A PF apurou ainda que, às 15h26min do dia 18 de outubro, foi elaborado ou modificado um arquivo Excel encontrado na área “Documentos” do telefone de Marília com o nome “BA_ELEICOES_.xlsx”. Esse arquivo traz as colunas “QTD EQUIPES”, “BASE”, “TOTAL DE ELEITORES” e “ALCANCE NO ESTADO”, que indicariam, segundo os investigadores, o possível alcance de eleitores pelas equipes da PRF, abrangidos pelas suas bases/pontos fixos.
Diferença no número de ônibus fiscalizados
Na representação que embasou a determinação o deferimento dos mandados, a Polícia Federal chama de “autoexplicativa” a diferença no número de ônibus retidos e fiscalizados na região Nordeste para as demais regiões do país durante o segundo turno das eleições de 2022.

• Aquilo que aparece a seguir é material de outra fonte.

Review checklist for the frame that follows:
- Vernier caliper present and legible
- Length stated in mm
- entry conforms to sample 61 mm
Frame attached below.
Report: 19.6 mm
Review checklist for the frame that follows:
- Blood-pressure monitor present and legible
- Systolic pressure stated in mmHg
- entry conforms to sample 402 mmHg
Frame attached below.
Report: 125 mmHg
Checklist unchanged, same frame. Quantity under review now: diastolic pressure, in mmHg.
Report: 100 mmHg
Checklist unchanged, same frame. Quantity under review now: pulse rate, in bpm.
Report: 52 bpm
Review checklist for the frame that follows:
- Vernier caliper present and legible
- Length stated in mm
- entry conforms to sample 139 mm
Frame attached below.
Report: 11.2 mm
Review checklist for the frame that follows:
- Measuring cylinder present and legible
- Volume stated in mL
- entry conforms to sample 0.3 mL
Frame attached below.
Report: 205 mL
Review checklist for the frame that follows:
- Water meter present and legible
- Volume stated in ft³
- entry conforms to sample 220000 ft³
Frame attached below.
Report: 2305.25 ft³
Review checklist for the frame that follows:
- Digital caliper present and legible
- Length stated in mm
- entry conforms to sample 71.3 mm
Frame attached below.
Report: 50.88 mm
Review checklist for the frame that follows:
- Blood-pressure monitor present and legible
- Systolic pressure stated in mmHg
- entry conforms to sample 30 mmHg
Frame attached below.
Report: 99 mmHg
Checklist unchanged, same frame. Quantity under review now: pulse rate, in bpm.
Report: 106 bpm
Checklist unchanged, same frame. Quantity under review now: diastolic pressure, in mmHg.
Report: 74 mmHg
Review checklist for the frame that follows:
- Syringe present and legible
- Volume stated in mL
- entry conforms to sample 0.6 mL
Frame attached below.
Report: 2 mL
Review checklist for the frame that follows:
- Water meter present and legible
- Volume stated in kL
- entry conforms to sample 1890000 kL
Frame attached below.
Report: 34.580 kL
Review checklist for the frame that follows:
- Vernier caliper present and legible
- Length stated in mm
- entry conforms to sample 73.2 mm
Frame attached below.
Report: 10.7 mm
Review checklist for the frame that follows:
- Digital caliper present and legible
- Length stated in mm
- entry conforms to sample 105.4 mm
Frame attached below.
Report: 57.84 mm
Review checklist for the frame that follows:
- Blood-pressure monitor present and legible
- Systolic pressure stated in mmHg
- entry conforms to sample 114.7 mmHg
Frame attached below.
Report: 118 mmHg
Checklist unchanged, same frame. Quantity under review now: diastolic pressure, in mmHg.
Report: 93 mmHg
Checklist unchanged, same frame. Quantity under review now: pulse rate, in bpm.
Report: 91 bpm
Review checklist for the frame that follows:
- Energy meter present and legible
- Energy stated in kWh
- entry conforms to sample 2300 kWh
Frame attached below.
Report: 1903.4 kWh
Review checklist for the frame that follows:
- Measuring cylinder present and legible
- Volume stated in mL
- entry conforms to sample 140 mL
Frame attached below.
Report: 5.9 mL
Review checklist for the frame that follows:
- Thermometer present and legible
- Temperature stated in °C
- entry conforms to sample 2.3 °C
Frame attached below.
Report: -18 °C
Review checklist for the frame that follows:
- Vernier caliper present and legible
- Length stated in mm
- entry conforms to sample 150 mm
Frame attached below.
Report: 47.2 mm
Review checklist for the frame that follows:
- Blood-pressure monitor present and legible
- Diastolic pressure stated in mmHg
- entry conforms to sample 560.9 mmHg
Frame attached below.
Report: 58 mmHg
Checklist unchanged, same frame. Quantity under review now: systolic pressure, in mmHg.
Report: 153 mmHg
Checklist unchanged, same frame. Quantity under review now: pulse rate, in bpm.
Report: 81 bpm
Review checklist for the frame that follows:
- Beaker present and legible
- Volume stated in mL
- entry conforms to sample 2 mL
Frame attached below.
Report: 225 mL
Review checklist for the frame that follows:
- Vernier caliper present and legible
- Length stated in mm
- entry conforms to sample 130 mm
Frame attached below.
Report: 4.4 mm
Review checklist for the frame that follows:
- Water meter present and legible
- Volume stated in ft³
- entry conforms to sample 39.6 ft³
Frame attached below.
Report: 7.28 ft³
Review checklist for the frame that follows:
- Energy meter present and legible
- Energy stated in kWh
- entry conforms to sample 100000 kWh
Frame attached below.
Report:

“Ao se analisar os dados de fiscalização e retenção de ônibus no dia da votação do Segundo Turno das Eleições de 2022, 30/10/2022, as diferenças chamam ainda mais a atenção, sendo que os números são autoexplicativos”, aponta a PF.
A PF usou dois gráficos para mostrar a que se referia ao utilizar a palavra “autoexplicativo”. Em um deles, o total de ônibus fiscalizados no dia do segundo turno das eleições na região Nordeste aparece como 324, seguindo por 152 na região Centro-Oeste, 79 na região Sudeste, 76 na região Norte e 65 na região Sul.
O total de ônibus retidos no dia 30 de outubro de 2022 também é mostrado pela PF em um gráfico onde se vê nove veículos na região Nordeste contra dois na região Norte, um na região Centro-Oeste, um na região Sudeste e nenhum na região Sul.
Ainda de acordo com a argumentação da PF ao Supremo, além dos números de ônibus retidos ou fiscalizados, também chamou a atenção dos investigadores um ofício emitido pelo Diretor-Geral da PRF no qual consta que “houve inicialmente a emissão de um único Plano de Trabalho, datado em 27 de setembro de 2022 que englobaria as operações do 1o e 2o turnos, caso houvesse”.